Your task:
Copy out the lines below word for word, from the first line through the line that contains "right ankle: (562, 350, 27)".

=== Begin Enclosure ===

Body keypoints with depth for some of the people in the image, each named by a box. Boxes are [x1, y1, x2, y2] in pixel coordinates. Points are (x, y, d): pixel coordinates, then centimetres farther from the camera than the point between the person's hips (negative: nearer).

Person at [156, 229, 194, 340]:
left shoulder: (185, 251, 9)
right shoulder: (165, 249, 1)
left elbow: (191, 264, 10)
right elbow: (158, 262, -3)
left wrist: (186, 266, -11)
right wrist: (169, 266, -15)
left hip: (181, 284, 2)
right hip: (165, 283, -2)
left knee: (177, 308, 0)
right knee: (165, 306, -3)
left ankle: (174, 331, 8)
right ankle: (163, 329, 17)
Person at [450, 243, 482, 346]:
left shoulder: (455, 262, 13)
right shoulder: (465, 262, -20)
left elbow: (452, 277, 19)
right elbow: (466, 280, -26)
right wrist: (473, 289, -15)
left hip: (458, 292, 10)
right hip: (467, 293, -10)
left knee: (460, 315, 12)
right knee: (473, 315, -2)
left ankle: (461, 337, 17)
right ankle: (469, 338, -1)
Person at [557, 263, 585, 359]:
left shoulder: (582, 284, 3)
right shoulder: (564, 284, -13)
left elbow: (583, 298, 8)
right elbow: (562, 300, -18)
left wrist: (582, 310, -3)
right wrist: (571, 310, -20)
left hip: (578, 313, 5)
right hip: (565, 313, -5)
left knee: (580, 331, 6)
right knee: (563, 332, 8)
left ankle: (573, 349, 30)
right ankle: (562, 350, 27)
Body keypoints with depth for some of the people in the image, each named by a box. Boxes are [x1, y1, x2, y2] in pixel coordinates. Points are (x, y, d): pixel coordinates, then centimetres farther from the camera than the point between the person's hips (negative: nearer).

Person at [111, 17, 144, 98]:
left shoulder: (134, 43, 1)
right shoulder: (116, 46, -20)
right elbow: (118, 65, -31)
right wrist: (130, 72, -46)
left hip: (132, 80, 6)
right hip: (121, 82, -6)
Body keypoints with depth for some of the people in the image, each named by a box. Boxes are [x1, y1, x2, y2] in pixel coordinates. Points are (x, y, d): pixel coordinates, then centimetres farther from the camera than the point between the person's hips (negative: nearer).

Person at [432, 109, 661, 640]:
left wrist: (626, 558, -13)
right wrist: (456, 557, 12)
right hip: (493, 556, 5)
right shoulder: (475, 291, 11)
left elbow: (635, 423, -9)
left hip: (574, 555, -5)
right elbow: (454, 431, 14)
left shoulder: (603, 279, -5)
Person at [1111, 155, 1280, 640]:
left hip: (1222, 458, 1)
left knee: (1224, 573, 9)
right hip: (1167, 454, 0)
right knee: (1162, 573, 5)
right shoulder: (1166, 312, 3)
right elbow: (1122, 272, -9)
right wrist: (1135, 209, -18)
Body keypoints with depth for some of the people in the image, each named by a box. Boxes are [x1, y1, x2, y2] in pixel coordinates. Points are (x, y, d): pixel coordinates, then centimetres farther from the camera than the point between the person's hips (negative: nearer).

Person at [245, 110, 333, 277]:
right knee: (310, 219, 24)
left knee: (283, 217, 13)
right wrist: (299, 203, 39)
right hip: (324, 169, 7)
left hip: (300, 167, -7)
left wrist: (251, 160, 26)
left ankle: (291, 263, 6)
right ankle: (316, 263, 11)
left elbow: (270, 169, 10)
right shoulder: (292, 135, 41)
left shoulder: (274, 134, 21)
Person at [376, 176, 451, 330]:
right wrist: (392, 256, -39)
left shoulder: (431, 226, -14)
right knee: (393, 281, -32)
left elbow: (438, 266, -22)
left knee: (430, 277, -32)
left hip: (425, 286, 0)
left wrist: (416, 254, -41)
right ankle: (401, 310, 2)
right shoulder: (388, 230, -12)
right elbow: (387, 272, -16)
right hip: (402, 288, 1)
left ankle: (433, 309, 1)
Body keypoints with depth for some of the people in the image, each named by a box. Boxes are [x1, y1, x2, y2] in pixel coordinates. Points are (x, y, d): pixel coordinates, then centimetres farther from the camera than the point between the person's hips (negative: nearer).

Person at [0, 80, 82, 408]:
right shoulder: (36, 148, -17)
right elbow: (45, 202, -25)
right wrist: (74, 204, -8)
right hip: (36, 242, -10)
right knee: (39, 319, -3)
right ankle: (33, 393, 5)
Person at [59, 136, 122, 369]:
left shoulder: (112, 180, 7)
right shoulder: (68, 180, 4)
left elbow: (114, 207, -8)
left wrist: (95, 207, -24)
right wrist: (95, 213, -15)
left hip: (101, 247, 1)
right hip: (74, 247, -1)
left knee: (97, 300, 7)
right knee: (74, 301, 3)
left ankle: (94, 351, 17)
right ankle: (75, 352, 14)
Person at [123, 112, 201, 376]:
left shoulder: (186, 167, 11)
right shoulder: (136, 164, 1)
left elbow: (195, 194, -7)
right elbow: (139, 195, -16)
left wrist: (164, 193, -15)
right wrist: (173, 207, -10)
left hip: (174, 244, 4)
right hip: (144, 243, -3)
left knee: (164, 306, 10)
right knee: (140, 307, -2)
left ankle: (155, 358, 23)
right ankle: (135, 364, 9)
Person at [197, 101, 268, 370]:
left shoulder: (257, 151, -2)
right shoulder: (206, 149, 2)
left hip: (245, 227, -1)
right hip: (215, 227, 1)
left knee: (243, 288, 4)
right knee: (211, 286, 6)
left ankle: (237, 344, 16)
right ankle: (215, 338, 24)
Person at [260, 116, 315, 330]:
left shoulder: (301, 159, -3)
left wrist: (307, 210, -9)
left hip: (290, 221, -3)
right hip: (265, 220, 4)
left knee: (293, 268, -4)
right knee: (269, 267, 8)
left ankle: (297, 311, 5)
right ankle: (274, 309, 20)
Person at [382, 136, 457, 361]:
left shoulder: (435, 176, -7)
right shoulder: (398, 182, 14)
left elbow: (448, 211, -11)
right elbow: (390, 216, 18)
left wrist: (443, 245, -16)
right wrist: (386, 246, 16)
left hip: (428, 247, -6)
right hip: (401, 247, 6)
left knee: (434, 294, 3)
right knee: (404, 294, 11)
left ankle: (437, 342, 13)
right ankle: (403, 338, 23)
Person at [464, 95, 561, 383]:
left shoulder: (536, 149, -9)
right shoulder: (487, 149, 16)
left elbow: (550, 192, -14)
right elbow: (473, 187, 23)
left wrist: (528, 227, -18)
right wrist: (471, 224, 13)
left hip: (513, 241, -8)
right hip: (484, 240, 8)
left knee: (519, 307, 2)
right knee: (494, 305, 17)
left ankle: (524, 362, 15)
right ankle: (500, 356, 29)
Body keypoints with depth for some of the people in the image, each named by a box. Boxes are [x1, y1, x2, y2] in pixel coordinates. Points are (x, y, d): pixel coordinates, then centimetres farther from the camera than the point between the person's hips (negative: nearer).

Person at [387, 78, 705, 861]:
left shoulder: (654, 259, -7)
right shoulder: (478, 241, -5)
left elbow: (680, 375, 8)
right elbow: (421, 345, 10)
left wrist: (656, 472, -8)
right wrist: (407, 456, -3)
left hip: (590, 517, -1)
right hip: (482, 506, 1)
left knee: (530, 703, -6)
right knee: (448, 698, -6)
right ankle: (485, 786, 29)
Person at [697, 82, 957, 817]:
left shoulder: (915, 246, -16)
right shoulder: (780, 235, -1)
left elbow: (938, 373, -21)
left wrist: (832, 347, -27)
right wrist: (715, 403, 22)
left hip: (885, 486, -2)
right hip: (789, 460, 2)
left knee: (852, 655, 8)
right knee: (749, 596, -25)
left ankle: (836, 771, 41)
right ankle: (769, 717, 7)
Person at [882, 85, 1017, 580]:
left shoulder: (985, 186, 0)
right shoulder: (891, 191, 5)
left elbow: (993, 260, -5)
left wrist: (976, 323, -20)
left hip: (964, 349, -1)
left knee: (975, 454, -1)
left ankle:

=== End Enclosure ===

Task output:
Body keypoints with depth for some of the people in the image, each named by a box. Boxes are [x1, y1, x2, y2] in pixel coordinates. Points are (x, y, d): pixel coordinates, then centimetres farther from the camera than the point between the person's hips (negative: nearer).

Person at [156, 229, 194, 340]:
left shoulder: (185, 251, 9)
right shoulder: (165, 249, 1)
left elbow: (191, 264, 10)
right elbow: (158, 262, -3)
left wrist: (186, 266, -11)
right wrist: (169, 266, -15)
left hip: (181, 284, 2)
right hip: (165, 283, -2)
left knee: (177, 308, 0)
right knee: (165, 306, -3)
left ankle: (174, 331, 8)
right ankle: (163, 329, 17)
Person at [450, 243, 482, 346]:
left shoulder: (455, 262, 13)
right shoulder: (465, 262, -20)
left elbow: (452, 277, 19)
right elbow: (466, 280, -26)
right wrist: (473, 289, -15)
left hip: (458, 292, 10)
right hip: (467, 293, -10)
left knee: (460, 315, 12)
right knee: (473, 315, -2)
left ankle: (461, 337, 17)
right ankle: (469, 338, -1)
Person at [557, 263, 585, 359]:
left shoulder: (582, 284, 3)
right shoulder: (564, 284, -13)
left elbow: (583, 298, 8)
right elbow: (562, 300, -18)
left wrist: (582, 310, -3)
right wrist: (571, 310, -20)
left hip: (578, 313, 5)
right hip: (565, 313, -5)
left knee: (580, 331, 6)
right knee: (563, 332, 8)
left ankle: (573, 349, 30)
right ankle: (562, 350, 27)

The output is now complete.